··· DATA SEGMENT

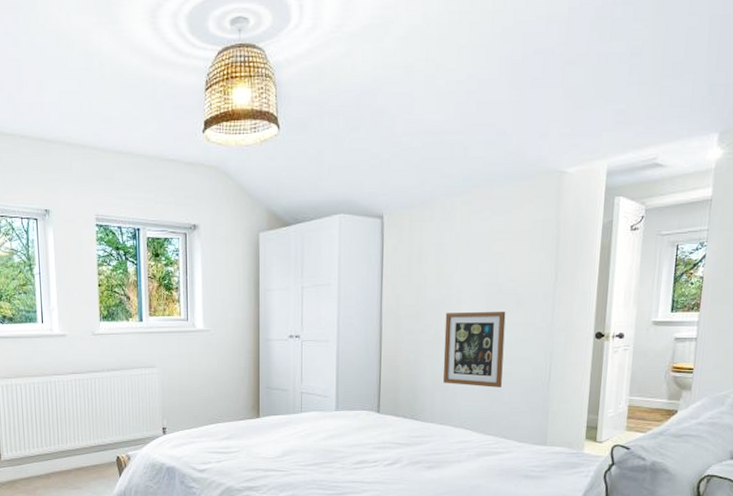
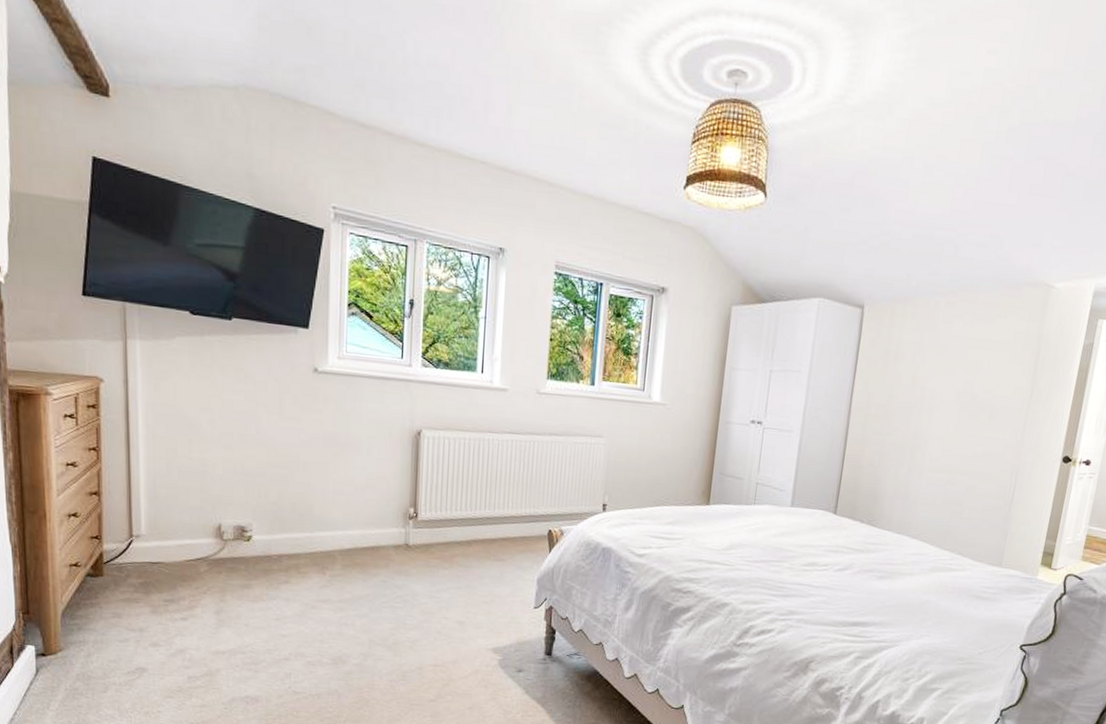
wall art: present [443,311,506,387] -> none [905,417,977,502]

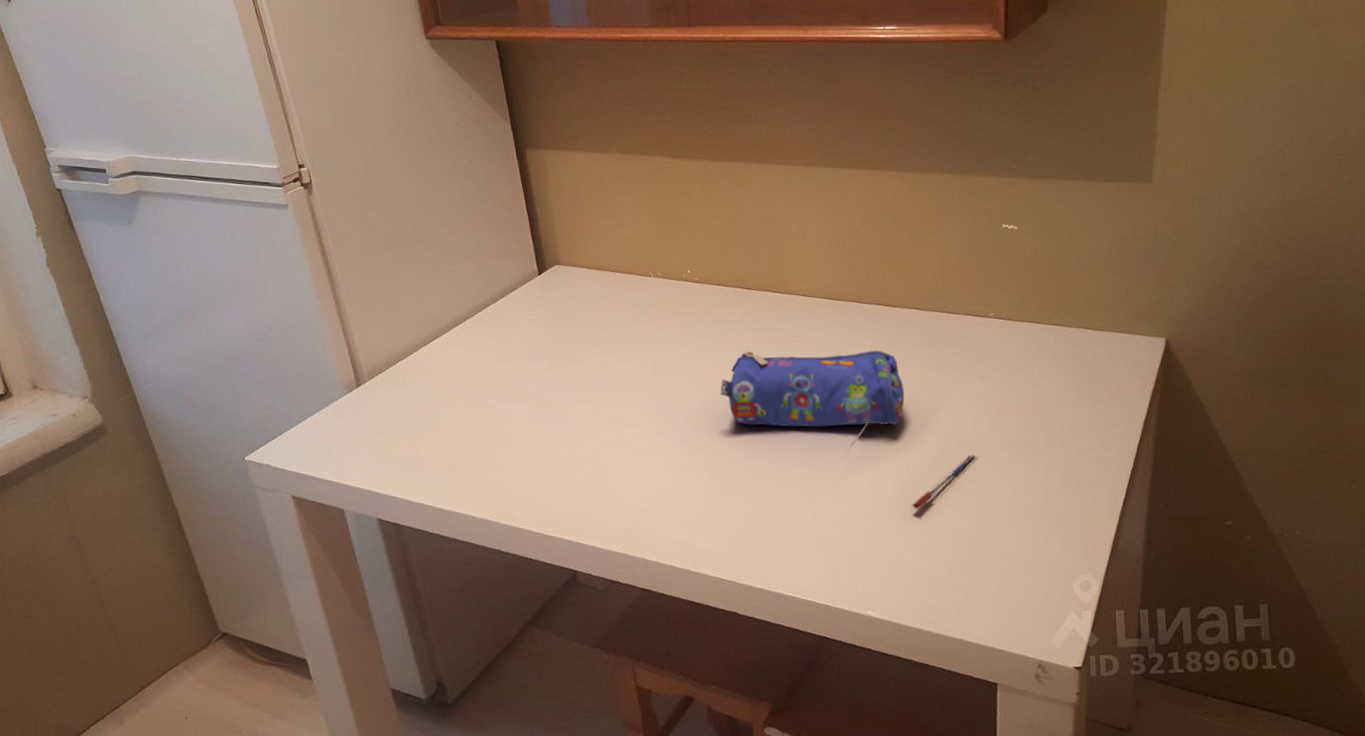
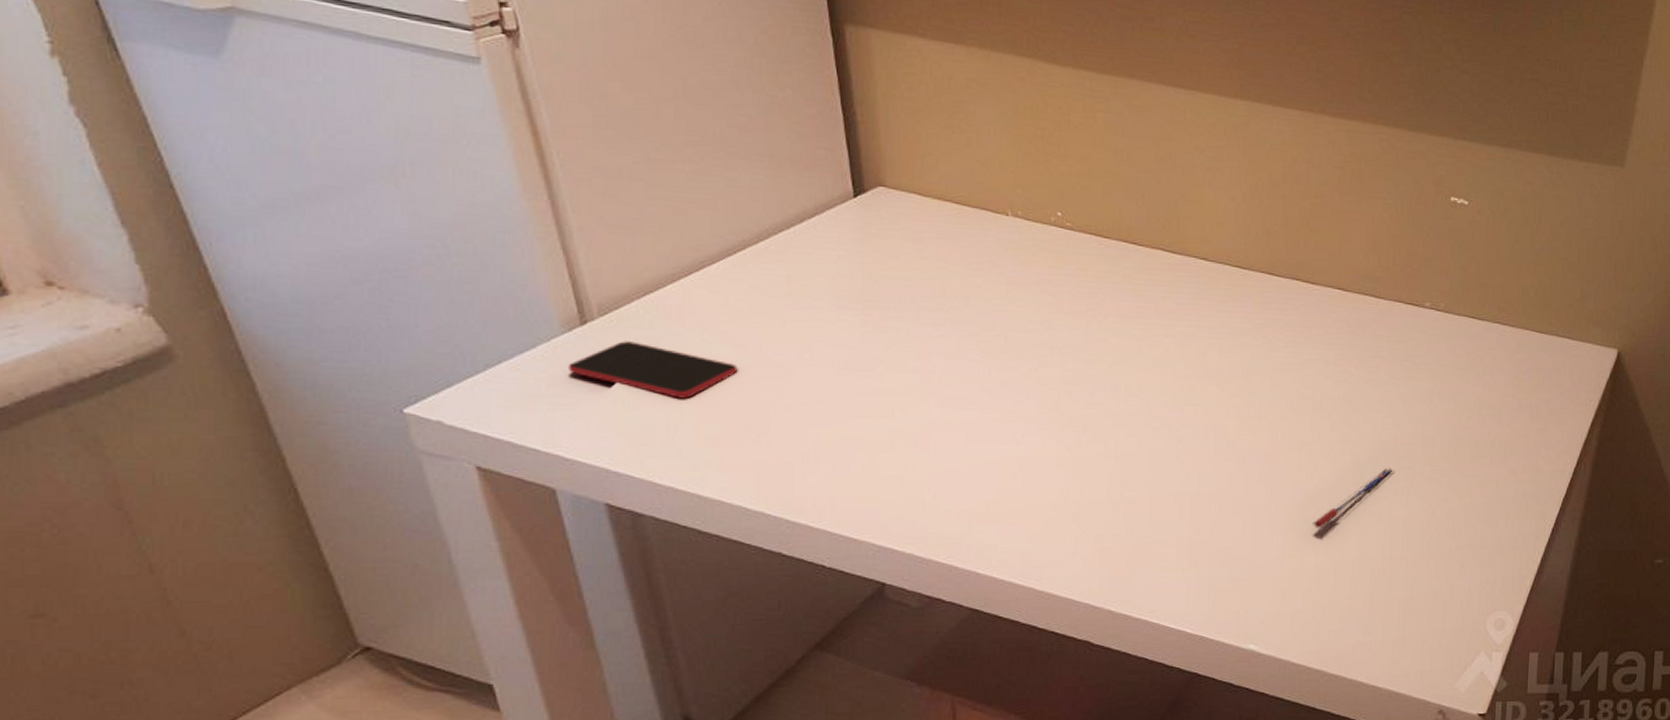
smartphone: none [349,396,464,436] -> present [567,341,738,399]
pencil case: present [720,350,904,427] -> none [1088,321,1316,428]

······

| TASK INSTRUCTIONS |
For this exercise, please retype exactly the lines in the listing from the line with "smartphone: none [349,396,464,436]" through its last line, both ends included.

| ANSWER BOX |
smartphone: none [349,396,464,436] -> present [567,341,738,399]
pencil case: present [720,350,904,427] -> none [1088,321,1316,428]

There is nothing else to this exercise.